On nomme des gens qu'on dit pouvoir contrôler au lieu de gens qui sont compétents ; on appelle cela « nommer mes gens » au lieu d’avoir le souci de nommer des personnes dont les compétences et les expériences peuvent apporter une valeur-ajoutée à la collectivité. Ainsi, le Noir va s'attaquer à celui qui prend des initiatives, seulement par complexe, par jalousie ou simplement dans le seul but d’empêcher, reléguant ainsi au second plan le fait que tirer vers le bas ceux qui prennent des initiatives dans le sens du progrès - au détriment de l'immobilisme -, peut être préjudiciable à la collectivité.
 

Le principe du Noir est donc d'être d'accord avec celui qui ne fait rien comme lui ou qui s'éparpille dans la polémique systématique, en vue de se valoriser. Or, le bon sens voudrait simplement qu'on parle, pour au moins comprendre ce que fait l'autre si on ne peut au plus partager son initiative.

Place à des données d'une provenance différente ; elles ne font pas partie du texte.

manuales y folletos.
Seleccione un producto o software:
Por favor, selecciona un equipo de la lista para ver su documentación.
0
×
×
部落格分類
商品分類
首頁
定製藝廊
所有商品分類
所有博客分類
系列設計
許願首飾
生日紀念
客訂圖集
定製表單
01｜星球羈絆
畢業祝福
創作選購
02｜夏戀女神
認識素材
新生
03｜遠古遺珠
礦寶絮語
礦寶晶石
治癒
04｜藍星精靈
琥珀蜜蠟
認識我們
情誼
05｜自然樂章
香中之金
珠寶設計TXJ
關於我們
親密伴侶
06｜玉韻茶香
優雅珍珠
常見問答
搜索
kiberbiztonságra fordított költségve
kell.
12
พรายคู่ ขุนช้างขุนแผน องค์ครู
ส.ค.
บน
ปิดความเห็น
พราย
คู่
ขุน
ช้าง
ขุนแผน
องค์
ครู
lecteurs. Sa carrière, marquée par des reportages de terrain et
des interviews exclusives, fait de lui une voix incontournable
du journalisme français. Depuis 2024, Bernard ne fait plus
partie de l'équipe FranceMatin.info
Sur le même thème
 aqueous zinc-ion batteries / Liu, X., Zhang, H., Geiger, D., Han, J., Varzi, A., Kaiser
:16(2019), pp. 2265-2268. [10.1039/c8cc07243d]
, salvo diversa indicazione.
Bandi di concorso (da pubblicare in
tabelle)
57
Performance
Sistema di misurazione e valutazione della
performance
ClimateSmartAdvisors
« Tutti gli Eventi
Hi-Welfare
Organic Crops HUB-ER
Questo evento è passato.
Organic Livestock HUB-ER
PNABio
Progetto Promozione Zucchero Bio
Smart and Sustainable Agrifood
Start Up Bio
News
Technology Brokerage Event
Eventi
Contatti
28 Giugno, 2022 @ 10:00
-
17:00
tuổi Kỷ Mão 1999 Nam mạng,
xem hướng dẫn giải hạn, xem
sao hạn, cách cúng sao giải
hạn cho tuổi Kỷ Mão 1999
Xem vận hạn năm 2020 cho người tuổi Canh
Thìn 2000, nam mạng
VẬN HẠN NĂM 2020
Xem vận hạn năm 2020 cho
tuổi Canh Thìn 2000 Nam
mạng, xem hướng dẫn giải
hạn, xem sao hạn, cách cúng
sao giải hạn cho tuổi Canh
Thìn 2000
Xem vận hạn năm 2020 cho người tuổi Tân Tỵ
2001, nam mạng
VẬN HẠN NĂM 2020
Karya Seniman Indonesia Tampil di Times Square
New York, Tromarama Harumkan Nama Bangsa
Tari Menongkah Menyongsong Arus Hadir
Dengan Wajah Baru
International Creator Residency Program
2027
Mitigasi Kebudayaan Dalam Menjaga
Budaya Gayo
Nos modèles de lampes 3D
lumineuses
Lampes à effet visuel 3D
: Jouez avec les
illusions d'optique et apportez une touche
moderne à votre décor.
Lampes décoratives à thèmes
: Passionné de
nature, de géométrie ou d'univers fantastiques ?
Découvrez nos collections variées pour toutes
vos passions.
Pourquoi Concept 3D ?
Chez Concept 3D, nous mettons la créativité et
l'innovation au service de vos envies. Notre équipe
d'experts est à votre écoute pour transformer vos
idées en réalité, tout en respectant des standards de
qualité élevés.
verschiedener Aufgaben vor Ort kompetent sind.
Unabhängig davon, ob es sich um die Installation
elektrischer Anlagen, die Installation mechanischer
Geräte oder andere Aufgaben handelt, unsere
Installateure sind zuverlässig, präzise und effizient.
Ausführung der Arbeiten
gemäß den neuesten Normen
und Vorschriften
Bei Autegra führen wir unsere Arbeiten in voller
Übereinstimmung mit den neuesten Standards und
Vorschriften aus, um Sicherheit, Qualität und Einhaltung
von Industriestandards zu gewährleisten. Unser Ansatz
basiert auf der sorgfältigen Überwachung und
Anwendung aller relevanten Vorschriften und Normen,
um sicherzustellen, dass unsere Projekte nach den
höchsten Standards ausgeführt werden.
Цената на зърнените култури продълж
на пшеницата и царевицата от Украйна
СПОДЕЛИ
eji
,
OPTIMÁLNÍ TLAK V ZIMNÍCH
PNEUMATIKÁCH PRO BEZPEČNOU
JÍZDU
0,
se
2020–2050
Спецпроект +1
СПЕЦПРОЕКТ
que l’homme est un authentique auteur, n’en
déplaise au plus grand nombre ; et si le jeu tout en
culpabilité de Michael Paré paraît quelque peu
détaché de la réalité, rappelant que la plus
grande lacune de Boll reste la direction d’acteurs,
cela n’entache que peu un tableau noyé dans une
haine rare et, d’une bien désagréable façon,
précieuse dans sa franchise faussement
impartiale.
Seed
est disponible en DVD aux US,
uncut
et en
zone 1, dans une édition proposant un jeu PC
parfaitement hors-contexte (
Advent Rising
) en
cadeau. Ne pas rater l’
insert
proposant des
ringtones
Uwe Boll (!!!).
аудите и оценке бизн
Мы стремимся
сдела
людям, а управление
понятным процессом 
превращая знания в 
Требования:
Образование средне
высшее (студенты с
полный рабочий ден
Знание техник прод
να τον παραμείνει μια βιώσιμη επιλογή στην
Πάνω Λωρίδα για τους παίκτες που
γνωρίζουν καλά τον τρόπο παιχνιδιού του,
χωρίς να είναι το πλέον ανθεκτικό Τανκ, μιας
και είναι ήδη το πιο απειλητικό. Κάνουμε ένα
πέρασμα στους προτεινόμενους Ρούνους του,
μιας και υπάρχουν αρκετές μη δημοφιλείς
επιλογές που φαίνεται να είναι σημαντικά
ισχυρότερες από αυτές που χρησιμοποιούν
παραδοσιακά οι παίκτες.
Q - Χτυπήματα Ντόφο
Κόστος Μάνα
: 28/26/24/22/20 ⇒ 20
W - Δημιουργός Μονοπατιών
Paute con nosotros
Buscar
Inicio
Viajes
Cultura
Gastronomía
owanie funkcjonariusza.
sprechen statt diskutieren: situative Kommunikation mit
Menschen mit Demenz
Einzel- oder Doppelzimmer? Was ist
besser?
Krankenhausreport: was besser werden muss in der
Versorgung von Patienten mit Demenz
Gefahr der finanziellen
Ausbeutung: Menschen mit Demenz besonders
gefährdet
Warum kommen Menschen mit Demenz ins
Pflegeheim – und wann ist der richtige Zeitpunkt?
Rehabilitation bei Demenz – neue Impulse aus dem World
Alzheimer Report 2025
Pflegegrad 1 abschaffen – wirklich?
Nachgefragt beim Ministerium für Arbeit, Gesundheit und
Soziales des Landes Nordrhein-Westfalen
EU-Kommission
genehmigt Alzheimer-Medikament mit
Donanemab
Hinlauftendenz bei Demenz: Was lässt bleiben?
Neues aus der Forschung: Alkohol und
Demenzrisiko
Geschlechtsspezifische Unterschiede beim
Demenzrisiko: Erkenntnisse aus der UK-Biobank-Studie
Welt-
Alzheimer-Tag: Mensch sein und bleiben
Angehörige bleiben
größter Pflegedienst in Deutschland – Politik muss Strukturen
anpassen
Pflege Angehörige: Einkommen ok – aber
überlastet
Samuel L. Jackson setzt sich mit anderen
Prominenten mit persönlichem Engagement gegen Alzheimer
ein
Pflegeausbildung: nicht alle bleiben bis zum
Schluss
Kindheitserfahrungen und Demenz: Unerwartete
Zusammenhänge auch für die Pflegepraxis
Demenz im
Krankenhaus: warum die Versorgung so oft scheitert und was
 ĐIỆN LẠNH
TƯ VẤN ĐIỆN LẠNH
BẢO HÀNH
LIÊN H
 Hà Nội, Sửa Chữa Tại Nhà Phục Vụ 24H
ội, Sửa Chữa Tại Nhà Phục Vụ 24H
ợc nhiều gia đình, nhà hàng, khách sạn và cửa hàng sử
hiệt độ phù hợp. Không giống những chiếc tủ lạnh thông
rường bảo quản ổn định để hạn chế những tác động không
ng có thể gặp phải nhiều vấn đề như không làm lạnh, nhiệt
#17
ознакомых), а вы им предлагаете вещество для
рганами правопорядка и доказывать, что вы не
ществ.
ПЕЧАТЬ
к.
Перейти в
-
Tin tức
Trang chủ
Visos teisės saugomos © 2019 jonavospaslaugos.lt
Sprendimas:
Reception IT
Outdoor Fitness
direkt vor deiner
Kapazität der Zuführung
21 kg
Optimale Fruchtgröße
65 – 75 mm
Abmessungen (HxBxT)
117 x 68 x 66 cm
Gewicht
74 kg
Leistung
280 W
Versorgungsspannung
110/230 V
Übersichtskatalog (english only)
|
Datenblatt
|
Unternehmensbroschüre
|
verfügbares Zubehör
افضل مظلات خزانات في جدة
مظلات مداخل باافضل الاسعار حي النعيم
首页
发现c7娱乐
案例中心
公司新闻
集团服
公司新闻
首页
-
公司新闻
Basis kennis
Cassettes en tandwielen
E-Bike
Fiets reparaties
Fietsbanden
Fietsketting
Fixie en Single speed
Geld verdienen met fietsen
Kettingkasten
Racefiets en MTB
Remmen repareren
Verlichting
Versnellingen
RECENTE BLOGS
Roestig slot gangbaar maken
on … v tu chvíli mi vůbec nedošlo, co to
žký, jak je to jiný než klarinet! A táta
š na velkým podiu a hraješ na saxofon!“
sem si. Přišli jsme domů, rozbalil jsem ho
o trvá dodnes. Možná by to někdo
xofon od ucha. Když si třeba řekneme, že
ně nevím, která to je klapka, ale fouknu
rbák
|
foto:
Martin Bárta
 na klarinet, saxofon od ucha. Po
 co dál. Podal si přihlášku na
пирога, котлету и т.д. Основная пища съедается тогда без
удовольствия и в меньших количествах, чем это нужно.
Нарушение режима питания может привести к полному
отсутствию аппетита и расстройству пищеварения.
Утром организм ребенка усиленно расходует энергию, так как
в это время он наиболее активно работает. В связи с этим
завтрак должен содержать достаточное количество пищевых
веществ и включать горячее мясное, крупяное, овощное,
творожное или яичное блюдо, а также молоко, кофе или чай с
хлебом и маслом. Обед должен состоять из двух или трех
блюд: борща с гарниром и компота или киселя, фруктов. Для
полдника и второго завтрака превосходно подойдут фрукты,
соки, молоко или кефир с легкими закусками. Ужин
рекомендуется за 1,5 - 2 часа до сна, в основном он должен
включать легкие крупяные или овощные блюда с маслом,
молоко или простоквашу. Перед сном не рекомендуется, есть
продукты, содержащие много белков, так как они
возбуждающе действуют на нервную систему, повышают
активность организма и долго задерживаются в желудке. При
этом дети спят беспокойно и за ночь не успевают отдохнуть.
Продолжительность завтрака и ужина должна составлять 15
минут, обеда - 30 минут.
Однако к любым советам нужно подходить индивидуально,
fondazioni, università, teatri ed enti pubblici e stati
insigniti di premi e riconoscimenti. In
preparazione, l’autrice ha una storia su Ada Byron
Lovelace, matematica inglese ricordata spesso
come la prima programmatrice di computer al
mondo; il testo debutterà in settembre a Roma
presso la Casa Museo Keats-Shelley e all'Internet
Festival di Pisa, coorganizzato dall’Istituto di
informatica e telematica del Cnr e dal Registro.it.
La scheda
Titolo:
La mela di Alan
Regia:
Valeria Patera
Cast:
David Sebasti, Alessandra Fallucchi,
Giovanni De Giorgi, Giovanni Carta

Souvent, on préfère ne plus parler avec lui parce qu'on pense qu'il ne veut ou ne peut pas se rallier à la pensée unique ou à des manipulations.
 

Mais quand on a identifié cet état d'esprit ambiant ou on ne dénigre que pour espérer casser les élans, sur la base d'arguments fallacieux ou tendancieux, l'ennemi commun gagne du temps dans sa lancée. Ne croyons en revanche pas que cela dissuade plutôt celui qui a la prise d'initiatives dans les gênes et qui fait bouger des modes de pensées figés si ce n'est des comportements inutilement sectaires.
 

Tirer les compétents vers le bas, voilà ce que sait faire le Noir alors que le Blanc fait le contraire. J'ai été surpris de constater que cette façon de faire chez les Noirs est partagée parmi ce qu'on espérait être les élites. C'est triste. Mais on peut en rigoler un peu une fois que l'on a compris comment faire avec. Le dommage c'est qu'on met tout sur le compte de l'impérialisme parce qu'on ne veut jamais prendre notre part de responsabilité.
 

On ne sait pas comment ces pollueurs de conscience qui manquent de vigilance là où il en faut, peuvent voir des dangers partout si ce n'est l'affection chronique à une pathologie conspirationniste.

Enfin, au lieu de questionner à chaque instant nos propres pratiques, on préfère pleurnicher parce que l'émotion est populaire. Il faut que ceux qui doivent éclairer le peuple se ressaisisse.